### Exercise requirements
Nothing below is to be printed except the lines between the line holding "157: (364, 372)" and the line holding "176: (276, 469)", inclusive, each exactly as it appears.
### Dataset records ###
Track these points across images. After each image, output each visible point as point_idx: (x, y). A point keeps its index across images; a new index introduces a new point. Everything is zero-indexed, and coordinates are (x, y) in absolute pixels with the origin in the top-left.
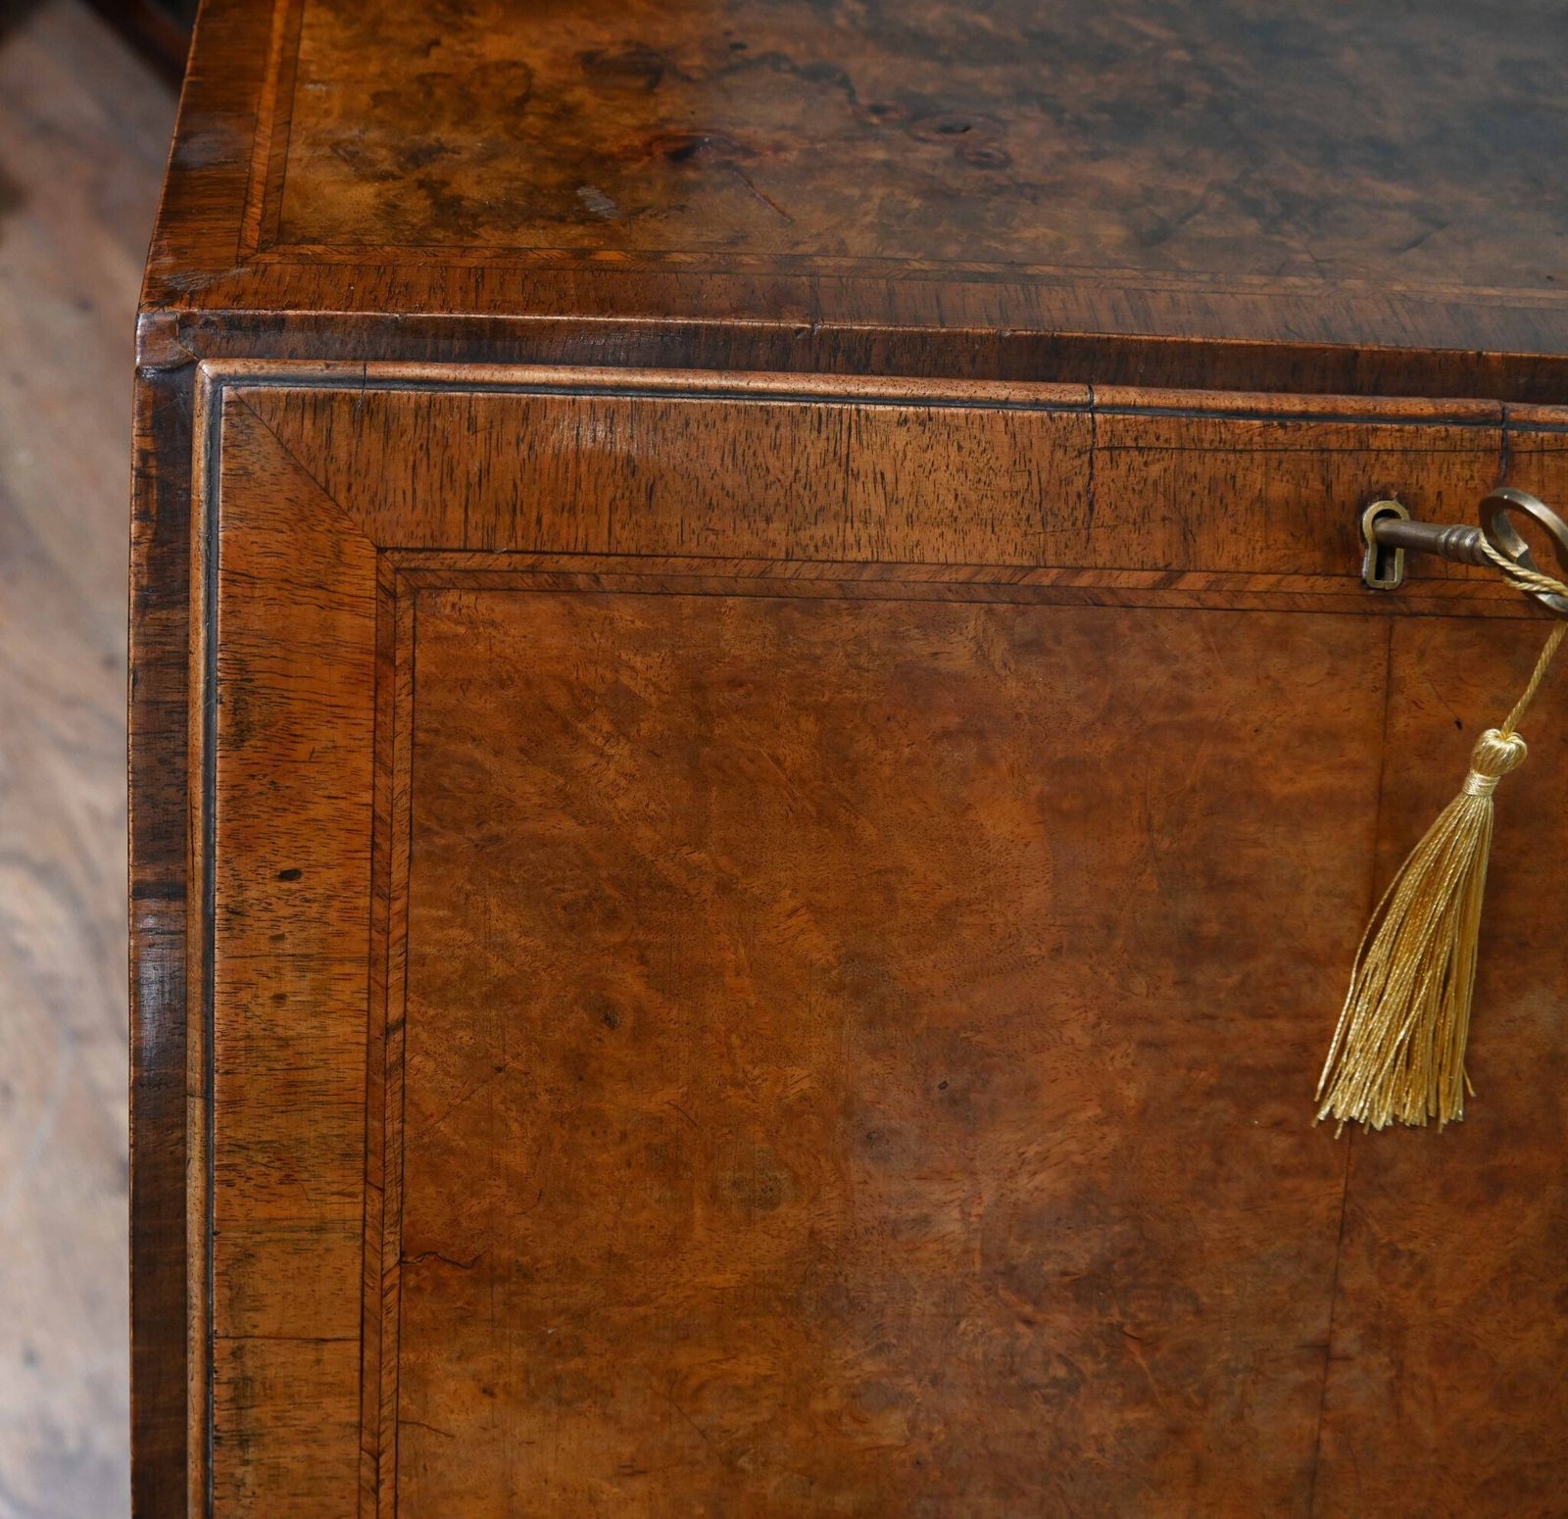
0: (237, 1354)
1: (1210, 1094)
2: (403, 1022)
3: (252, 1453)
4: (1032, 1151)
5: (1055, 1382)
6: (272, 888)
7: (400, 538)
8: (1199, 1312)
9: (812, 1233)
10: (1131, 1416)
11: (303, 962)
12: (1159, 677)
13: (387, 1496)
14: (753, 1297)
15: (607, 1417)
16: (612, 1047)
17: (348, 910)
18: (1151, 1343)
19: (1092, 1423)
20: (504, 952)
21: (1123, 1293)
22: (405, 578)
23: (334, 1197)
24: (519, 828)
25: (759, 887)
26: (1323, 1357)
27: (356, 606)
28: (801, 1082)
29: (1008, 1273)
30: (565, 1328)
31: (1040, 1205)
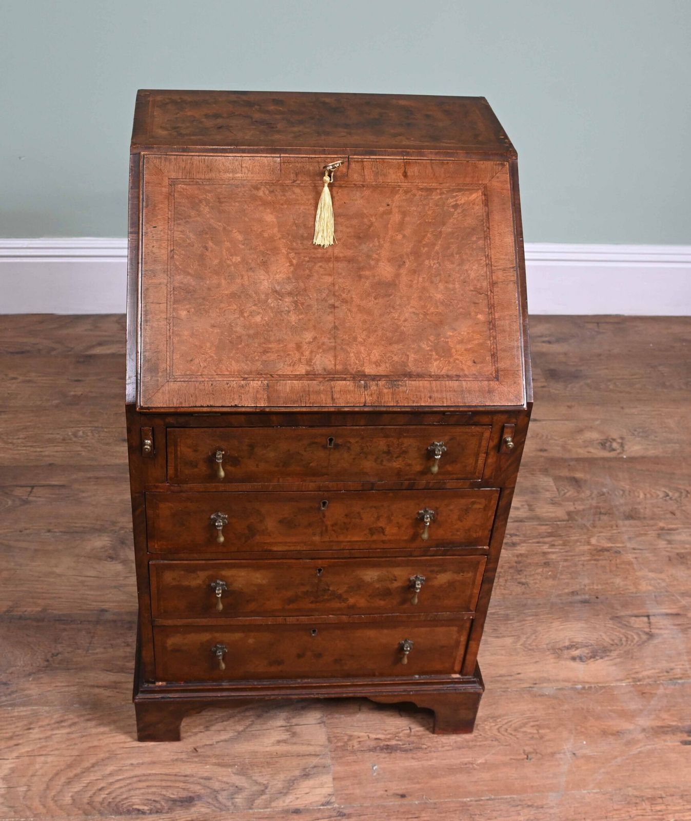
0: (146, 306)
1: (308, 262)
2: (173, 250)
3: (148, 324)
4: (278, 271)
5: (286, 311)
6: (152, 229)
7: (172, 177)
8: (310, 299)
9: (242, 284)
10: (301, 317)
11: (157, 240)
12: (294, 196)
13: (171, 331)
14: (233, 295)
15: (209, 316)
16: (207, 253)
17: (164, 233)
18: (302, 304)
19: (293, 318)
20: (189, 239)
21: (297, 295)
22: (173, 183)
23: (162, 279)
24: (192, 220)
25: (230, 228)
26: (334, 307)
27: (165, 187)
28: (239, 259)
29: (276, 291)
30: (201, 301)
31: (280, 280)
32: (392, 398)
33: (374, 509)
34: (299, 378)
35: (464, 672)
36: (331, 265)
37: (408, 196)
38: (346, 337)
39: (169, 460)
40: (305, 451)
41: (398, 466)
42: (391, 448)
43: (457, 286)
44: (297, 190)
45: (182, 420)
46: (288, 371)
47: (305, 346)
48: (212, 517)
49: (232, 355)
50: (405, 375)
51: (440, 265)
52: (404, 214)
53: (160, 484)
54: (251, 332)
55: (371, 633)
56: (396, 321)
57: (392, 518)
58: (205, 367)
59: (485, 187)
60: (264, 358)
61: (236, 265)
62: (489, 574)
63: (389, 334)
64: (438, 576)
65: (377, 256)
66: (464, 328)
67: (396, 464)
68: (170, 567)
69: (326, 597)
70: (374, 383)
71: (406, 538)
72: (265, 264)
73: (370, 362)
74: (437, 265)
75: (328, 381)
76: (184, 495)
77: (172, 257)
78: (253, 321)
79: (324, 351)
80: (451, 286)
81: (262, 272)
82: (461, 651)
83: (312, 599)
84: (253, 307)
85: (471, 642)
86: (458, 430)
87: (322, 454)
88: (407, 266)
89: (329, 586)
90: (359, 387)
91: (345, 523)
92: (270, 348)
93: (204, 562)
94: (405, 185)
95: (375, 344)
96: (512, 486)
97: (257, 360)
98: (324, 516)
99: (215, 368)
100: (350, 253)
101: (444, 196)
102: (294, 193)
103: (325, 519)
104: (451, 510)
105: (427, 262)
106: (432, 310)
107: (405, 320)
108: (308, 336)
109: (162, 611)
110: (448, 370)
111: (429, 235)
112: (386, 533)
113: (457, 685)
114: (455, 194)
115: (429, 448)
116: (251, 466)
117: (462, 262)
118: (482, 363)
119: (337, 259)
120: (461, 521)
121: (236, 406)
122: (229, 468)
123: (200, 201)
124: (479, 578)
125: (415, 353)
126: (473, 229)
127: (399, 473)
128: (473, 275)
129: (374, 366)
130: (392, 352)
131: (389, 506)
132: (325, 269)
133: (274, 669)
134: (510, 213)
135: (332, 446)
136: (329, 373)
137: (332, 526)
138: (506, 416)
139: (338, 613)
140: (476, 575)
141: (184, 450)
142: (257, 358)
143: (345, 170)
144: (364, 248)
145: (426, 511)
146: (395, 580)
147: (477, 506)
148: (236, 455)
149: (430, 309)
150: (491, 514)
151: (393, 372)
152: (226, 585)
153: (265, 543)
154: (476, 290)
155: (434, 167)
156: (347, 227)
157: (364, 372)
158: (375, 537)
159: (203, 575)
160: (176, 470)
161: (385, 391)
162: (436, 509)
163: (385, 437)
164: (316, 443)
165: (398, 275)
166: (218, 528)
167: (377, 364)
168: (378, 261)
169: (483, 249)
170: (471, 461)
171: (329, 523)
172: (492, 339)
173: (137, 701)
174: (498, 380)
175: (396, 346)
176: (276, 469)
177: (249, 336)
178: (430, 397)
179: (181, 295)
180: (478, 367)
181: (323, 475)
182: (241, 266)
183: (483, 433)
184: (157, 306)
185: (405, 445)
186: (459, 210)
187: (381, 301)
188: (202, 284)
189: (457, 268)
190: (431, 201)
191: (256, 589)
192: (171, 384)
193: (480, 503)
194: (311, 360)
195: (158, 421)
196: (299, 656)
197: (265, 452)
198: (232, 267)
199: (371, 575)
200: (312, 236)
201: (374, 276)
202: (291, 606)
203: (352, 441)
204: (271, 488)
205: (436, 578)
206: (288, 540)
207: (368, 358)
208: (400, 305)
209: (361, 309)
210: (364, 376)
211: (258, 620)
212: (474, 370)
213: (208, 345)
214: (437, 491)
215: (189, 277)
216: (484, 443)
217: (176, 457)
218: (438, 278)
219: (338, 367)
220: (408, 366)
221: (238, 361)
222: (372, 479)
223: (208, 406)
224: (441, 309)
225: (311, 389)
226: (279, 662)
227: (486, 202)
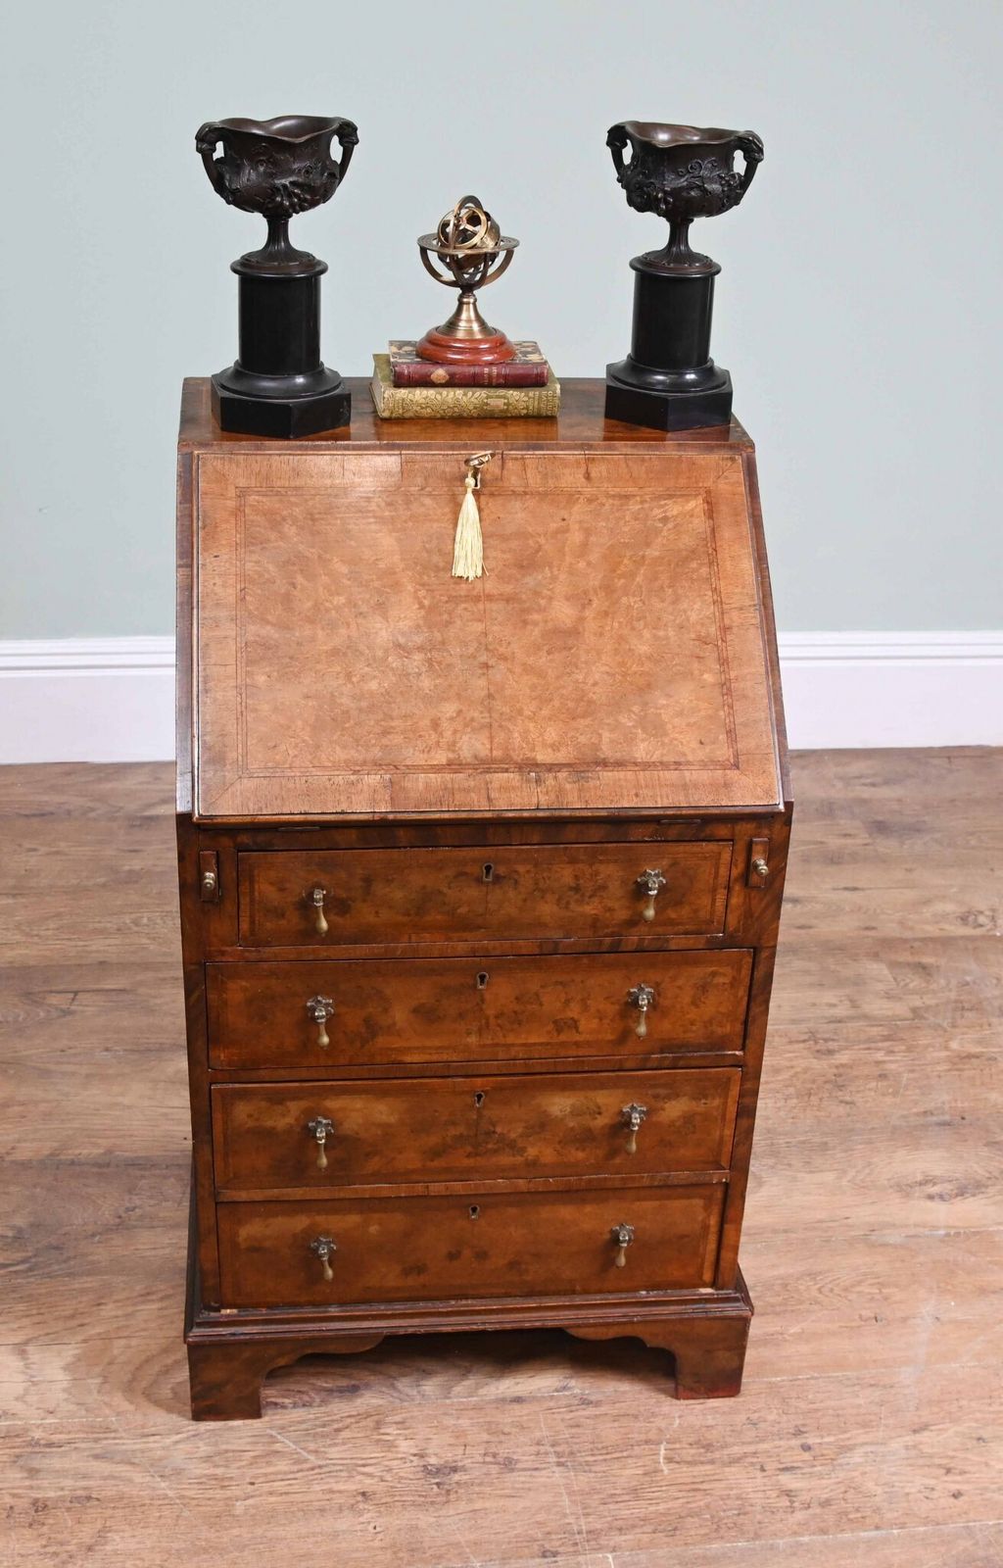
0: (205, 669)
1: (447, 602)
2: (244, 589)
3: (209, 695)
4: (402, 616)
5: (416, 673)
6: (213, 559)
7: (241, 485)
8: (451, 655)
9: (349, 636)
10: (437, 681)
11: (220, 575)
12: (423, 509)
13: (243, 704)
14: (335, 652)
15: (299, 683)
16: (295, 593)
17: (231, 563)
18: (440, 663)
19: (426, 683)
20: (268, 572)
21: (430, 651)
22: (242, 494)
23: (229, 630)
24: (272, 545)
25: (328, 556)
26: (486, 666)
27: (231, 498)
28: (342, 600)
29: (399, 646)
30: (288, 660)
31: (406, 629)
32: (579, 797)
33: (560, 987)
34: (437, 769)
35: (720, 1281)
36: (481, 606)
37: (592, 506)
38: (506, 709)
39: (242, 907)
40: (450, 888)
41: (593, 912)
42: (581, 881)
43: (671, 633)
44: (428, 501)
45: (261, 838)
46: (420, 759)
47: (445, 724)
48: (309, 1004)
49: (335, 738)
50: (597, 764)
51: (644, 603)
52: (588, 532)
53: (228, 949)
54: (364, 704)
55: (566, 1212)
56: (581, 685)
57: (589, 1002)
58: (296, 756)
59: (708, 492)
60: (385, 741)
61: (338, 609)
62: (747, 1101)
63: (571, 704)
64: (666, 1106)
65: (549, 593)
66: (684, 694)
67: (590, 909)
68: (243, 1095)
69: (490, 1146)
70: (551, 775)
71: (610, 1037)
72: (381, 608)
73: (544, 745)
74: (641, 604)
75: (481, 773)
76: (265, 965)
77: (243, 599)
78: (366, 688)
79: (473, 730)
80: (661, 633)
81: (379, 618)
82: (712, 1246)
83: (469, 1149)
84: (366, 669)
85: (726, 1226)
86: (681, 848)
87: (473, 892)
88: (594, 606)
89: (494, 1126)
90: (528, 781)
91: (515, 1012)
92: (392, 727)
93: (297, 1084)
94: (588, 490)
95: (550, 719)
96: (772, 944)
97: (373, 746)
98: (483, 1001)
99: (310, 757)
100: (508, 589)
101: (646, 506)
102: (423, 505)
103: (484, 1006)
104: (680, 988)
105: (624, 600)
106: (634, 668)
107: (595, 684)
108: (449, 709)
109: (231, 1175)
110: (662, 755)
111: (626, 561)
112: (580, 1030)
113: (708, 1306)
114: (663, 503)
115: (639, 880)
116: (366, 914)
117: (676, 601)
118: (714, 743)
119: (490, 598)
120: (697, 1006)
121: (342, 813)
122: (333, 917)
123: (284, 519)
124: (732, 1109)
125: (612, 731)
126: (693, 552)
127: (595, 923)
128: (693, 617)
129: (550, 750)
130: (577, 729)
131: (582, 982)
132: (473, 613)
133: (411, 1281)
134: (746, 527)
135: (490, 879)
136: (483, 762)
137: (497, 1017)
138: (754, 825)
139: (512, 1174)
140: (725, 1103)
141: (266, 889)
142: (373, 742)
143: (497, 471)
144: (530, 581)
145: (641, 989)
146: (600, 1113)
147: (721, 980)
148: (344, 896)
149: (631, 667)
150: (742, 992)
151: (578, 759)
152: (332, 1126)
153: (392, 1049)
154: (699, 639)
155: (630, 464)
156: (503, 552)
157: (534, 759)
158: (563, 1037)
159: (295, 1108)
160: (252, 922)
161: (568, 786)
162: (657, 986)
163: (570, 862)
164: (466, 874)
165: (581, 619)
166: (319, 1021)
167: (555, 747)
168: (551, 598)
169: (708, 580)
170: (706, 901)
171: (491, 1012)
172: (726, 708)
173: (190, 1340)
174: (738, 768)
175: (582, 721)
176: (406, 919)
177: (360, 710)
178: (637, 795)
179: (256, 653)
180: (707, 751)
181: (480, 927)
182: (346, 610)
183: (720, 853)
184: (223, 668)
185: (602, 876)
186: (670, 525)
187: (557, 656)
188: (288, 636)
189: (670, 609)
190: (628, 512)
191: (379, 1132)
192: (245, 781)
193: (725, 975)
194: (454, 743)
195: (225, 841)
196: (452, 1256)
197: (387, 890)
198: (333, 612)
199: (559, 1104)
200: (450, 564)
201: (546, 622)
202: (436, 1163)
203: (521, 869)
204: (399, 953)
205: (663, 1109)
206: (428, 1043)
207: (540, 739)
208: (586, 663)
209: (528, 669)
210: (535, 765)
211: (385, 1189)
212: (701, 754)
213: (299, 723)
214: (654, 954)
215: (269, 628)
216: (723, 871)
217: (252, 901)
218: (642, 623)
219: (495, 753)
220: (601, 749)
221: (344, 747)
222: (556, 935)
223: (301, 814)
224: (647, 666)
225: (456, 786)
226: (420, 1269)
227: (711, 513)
###
### Solution
157: (364, 372)
158: (375, 537)
159: (203, 575)
160: (176, 470)
161: (385, 391)
162: (436, 509)
163: (385, 437)
164: (316, 443)
165: (398, 275)
166: (218, 528)
167: (377, 364)
168: (378, 261)
169: (483, 249)
170: (471, 461)
171: (329, 523)
172: (492, 339)
173: (137, 701)
174: (498, 380)
175: (396, 346)
176: (276, 469)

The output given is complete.